### CONSIGNE
Poursuivez l'article sur Qosmos et ses clients couverts par le secret-défense, en reprenant juste après sa dernière phrase.

### TEXTE FOURNI
::::::

Qosmos et le gouvernement Français, très à l'écoute du Net dès 2009

Extrait du document de Qosmos concernant IOL Pourtant, cette question n'est pas innocente. Tout au long de l'instruction qui la vise pour la vente d'un système d’interception global à la Syrie, Qosmos a axé sa défense sur le fait que lorsque ses sondes n'étaient pas mises à jour, elles devenaient inutilisables. Soit le beau jouet du GIC ne fonctionne plus depuis 2012, soit Qosmos continue d’entretenir les sondes, soit un autre prestataire a pris le relais.

Vue partielle d'une ancienne documentation commerciale de Qosmos

Lorsque les enquêteurs se sont penchés sur les activités de Qosmos dans le cadre de poursuites pour une éventuelle complicité de torture en Syrie, ils se sont vus opposer le secret-défense pour quatre "clients" de l'entreprise. Ceux-ci disposaient de codes : KAIROS, CHARLIE, IOL et DELTA. Le Monde a levé le voile sur le projet KAIROS. Selon le quotidien, il s'agit de la DGSE. Restent trois autres clients mystérieux. Le voile se lève doucement sur IOL.

::::::

### LES DONNÉES
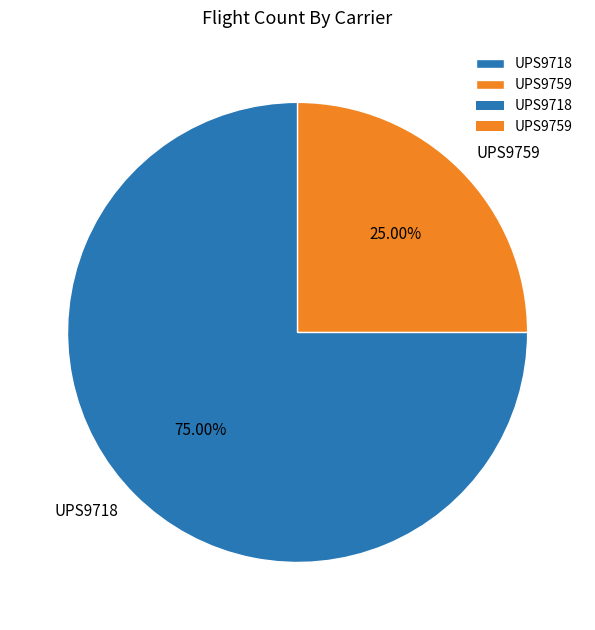

What is the ratio of the value at UPS9718 to the value at UPS9759?

3.0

::::::

### CORRIGÉ
Selon des documents que Mediapart  (lire leur article ici) et Reflets ont pu consulter et les personnes qui ont accepté d'évoquer IOL, il s'agit d'un projet d'interception "légale" chez tous les grands opérateurs, soit  à peu près 99% du trafic résidentiel. Ce projet a été imaginé en 2005. Le cahier des charges terminé en 2006 et le pilote lancé en 2007. La généralisation à tous les grands opérateurs s'est déroulée en 2009. Dans le cadre de IOL, des "boites noires" avant l'heure étaient installées sur les réseaux des opérateurs, mais ceux-ci n'y avaient pas accès. Il s'agissait d'écoutes administratives commandées par le Premier ministre et dont le résultat atterrissait au GIC.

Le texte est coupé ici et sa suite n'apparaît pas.